AKP’nin kendi gücünü doğru dürüst tartmadan, ideolojik yakınlıklara fazla prim vererek, Suriye’nin ve olası müttefiklerinin gücünü denkleme dâhil etmeden ve ABD ile ortak hareket edebileceğine (veya onu peşinden sürükleyebileceğine) güvenerek 2011 sonrasında giriştiği Suriye macerası, büyük hesap hataları sonucunda epeydir çökmüş durumdadır. Üstelik Suriye’de ABD ve Rusya varlığının perçinlenmesi, Kuzey Suriye’de bir PYD özerk bölgesinin kurulması da AKP Türkiye’sinin yanlış politikalarının bir sonucu olmuştur. AKP, iç politik ittifakları (FETÖ) konusunda olduğu gibi, hiçbir dış politika hatasının da siyasi bedelini ödememiştir. Bu nedenle, yanlışlarından öğrenme süreci çok aksamıştır. Yanlışlarından ders alamamak, sürekli olarak yeni yanlışlara kapı aralamıştır.

Türkiye’nin ABD-Rusya arasında ip cambazlığı yapmaktan daha iyi bir çözümü hep var oldu aslında: Başından beri yapması gerekeni yapmak ve Esad iktidarı ile barışçı bir ilişki kurmak. Hemen sonrasında da Suriye’den anlaşmalı bir biçimde çekilmek. Gerçi Cihatçı gruplarla şimdiye kadar kurulan ilişkilerden birdenbire vazgeçmenin de bedelleri olacaktır. Buna rağmen böyle bir geri çekiliş tek gerçekçi ve akılcı çözüm. Ama AKP iktidarının bu özellikleri taşıdığı şüpheli; dolayısıyla buna ancak çok zorlanırsa girecekmiş gibi görünüyor; dolayısıyla bu zor durumdan en az zararla sıyrılma seçeneği sanki işlemeyecek gibi.

İdlib’in “kaybı” ABD ve peşindeki güçler açısından da aynı ölçüde dramatik bir son anlamına gelecek. O nedenle şimdiden “Suriye kimyasal silah kullanırsa müdahale ederiz” bayat gerekçesini yeniden piyasaya sürmekteler. Ama Rusya faktörü artık bölgede çok belirleyici.
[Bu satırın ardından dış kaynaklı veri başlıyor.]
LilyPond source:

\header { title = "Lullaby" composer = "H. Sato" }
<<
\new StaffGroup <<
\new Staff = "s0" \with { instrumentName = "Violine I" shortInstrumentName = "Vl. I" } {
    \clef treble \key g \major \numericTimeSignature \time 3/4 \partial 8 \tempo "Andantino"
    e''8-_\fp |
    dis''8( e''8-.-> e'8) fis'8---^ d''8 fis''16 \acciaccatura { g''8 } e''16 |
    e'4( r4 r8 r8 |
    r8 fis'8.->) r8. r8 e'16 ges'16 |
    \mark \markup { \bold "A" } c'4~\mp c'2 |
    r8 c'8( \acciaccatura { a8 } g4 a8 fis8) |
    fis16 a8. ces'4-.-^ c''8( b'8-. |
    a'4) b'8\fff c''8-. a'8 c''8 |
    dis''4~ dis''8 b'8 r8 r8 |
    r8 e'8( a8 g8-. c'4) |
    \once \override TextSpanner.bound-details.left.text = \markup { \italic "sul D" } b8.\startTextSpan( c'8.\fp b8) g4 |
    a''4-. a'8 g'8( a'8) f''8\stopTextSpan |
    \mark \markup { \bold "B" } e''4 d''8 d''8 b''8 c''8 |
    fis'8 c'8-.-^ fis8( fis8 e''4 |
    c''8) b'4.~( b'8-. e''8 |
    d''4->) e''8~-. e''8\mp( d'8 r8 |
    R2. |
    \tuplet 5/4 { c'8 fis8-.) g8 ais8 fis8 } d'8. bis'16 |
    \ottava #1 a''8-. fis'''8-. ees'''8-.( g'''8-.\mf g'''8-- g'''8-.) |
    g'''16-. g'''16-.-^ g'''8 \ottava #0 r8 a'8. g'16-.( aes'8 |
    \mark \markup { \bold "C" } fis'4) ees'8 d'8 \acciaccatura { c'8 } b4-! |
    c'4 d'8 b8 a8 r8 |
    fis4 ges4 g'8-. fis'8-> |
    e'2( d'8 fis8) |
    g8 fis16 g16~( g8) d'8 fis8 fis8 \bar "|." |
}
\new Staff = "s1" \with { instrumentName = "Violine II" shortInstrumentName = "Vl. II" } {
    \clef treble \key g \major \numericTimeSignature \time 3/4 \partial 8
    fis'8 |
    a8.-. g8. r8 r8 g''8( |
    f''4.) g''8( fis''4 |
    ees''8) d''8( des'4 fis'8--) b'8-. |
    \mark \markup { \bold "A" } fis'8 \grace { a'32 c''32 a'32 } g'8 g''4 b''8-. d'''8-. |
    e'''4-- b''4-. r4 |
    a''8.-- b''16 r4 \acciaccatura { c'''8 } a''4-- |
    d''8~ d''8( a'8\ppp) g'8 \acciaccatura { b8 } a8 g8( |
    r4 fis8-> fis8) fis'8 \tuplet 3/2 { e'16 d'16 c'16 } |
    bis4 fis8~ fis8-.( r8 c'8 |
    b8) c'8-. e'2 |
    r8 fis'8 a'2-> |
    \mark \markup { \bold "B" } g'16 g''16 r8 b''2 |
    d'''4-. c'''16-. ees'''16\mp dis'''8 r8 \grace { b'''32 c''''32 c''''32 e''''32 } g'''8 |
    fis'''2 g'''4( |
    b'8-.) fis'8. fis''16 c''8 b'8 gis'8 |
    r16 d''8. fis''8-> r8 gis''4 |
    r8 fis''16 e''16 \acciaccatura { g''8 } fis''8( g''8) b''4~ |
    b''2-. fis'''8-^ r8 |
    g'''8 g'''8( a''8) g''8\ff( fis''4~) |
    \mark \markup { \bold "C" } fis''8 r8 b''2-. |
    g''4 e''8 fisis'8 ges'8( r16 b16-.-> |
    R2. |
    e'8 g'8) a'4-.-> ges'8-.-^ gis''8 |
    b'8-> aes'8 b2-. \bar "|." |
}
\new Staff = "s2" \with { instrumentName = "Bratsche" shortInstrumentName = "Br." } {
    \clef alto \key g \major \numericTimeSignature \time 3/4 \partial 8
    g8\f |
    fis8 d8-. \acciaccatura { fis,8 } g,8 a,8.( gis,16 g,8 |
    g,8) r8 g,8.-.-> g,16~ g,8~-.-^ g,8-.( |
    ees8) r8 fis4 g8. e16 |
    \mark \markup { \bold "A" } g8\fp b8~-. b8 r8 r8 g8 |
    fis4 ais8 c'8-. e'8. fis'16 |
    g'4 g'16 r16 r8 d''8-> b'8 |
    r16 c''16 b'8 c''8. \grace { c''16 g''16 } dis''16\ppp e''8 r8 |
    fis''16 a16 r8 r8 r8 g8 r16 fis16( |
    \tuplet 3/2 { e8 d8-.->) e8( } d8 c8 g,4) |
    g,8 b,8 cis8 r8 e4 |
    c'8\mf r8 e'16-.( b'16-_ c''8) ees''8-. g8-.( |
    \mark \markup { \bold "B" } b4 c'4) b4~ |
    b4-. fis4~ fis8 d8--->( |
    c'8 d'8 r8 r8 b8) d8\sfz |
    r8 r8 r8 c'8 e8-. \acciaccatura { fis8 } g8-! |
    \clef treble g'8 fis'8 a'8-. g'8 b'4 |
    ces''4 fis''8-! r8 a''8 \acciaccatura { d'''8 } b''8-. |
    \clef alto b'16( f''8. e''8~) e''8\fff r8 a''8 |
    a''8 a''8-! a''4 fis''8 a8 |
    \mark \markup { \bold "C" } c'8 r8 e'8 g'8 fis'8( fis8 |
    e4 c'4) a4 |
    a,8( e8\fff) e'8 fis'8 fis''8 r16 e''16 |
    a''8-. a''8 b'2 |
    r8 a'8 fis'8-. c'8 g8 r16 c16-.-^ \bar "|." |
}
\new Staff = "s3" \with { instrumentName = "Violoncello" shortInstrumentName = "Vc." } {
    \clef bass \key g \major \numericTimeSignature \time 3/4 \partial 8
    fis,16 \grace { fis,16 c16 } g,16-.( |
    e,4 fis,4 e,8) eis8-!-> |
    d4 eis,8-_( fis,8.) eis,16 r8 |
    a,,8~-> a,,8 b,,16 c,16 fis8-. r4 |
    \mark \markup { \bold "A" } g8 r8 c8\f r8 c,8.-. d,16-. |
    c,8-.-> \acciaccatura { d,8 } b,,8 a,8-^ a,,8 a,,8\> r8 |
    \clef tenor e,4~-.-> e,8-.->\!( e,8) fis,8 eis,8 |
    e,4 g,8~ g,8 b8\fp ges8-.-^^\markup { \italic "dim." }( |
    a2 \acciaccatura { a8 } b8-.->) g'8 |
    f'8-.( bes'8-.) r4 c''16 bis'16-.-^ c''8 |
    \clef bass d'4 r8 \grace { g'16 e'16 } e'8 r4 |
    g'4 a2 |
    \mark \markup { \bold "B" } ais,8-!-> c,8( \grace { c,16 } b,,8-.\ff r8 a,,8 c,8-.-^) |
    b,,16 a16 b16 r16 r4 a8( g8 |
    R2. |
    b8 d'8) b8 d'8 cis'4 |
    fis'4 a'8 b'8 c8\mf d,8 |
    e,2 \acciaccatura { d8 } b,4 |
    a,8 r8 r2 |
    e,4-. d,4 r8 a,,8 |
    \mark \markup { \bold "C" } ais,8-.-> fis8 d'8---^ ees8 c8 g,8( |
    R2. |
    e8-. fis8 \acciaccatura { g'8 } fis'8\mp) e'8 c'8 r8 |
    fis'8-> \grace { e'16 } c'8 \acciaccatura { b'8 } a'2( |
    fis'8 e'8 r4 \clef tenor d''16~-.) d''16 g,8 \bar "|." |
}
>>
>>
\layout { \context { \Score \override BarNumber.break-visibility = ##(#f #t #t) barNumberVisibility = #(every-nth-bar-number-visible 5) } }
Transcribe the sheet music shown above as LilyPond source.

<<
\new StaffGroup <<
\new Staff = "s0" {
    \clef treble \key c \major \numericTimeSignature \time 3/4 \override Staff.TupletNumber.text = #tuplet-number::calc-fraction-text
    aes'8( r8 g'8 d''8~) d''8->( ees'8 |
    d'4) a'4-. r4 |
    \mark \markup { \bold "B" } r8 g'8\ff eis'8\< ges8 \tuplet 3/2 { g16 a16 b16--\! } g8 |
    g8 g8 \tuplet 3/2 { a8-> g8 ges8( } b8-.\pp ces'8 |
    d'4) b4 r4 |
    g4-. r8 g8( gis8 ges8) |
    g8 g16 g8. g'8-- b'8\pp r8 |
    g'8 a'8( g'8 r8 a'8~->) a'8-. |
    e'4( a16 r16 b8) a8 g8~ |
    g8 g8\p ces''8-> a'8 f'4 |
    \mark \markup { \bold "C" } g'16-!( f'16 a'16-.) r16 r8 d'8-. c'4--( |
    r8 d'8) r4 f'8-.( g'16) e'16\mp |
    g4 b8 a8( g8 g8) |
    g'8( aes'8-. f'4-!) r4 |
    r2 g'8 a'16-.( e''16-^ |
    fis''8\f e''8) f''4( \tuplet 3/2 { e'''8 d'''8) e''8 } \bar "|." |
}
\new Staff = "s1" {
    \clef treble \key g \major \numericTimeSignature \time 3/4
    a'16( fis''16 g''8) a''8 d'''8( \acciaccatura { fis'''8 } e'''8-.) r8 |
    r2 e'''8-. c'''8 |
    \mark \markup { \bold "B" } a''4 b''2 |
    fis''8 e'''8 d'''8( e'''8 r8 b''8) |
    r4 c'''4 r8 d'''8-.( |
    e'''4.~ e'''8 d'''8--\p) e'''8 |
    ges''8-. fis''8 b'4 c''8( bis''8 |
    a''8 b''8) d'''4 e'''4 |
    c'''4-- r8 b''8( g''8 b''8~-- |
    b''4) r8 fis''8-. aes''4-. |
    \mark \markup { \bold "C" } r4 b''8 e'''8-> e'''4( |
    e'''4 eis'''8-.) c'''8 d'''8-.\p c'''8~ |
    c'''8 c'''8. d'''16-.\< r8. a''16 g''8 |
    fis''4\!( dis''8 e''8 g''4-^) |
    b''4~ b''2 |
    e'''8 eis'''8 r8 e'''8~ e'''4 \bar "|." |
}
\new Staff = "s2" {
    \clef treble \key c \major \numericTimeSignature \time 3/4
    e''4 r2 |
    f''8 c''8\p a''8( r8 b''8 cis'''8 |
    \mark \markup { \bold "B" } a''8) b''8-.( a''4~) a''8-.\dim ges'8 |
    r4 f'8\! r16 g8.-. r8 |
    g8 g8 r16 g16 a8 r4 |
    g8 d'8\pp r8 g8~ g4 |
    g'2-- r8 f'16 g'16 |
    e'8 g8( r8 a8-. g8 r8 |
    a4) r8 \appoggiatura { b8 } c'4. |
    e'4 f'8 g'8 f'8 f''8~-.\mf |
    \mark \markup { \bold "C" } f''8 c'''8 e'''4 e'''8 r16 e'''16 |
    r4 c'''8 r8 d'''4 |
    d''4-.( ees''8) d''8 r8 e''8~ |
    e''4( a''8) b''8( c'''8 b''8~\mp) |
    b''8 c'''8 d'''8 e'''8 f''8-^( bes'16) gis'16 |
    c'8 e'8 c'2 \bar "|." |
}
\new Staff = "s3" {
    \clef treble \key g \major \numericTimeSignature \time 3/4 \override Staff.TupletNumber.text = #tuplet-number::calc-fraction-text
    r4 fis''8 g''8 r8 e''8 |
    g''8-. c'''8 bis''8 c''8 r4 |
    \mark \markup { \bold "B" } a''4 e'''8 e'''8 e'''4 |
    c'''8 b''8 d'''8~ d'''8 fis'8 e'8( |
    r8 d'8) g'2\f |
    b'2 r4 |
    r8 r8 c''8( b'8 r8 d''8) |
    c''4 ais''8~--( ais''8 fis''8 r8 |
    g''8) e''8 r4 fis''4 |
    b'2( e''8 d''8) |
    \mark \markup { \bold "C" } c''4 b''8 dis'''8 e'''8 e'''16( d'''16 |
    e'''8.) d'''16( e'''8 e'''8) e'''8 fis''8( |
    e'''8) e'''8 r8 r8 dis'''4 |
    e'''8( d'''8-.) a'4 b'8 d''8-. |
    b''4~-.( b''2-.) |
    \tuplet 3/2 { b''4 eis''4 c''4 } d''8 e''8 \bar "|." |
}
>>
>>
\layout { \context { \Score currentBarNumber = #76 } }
ABD işgal koalisyonunun provokasyonlarla, anlık “cezalandırma” operasyonlarıyla sonuç alması pek zor. 
                                                                  ***

Trump yönetimi sadece bölgede veya kendi ülkesinde değil, tüm dünyada bir sıkışma yaşıyor aslında.  Bunu sadece sağ popülizmin sorunları veya salt “Trump fenemoni” üzerinden açıklamak yetersiz kalabilir. Gerileyen bir dünya hegemon gücü olarak ABD’nin yükselen yeni güçlere karşı yeni bir savunma mekanizması oluşturmaya, güçlü olduğu askeri/sınai alanlarda pazılarını daha da şişirmeye, bir “ekonomik yurtseverlik” hamlesi üzerinden ABD sermayesini daha fazla ülke içine çekmeye, ticaret savaşlarına girişmeye, ambargolar politikasını bir savaş aletine dönüştürmeye yönelerek giriştiği bu meydan okumanın nihai sonuçları beklediği gibi olmayabilir. ABD, hem geleneksel müttefiklerini, hem II. Dünya Savaşı sonrasında kendi kurduğu finansal (hatta askeri) sistemin kurumsal düzeneklerini karşısına aldığı sürece bu defa kaybedebileceği bir meydan okuma içine girmiş olabilir. 

Neoliberal düzenin düzenleyici lider ülkesi rolünü adım adım terk ederken (veya mecbur kalacağı bir süreci hızlandırırken) hâlâ sistemin hegemon gücü olarak kalmaya heves etmenin ve bunun sadece askeri/ekonomik güç gösterileriyle sürdürülebilir olduğunu zannetmenin yaratacağı sadece hayal kırıklıkları değildir; daha kaotik daha az barışçıl bir geçiş sürecidir de.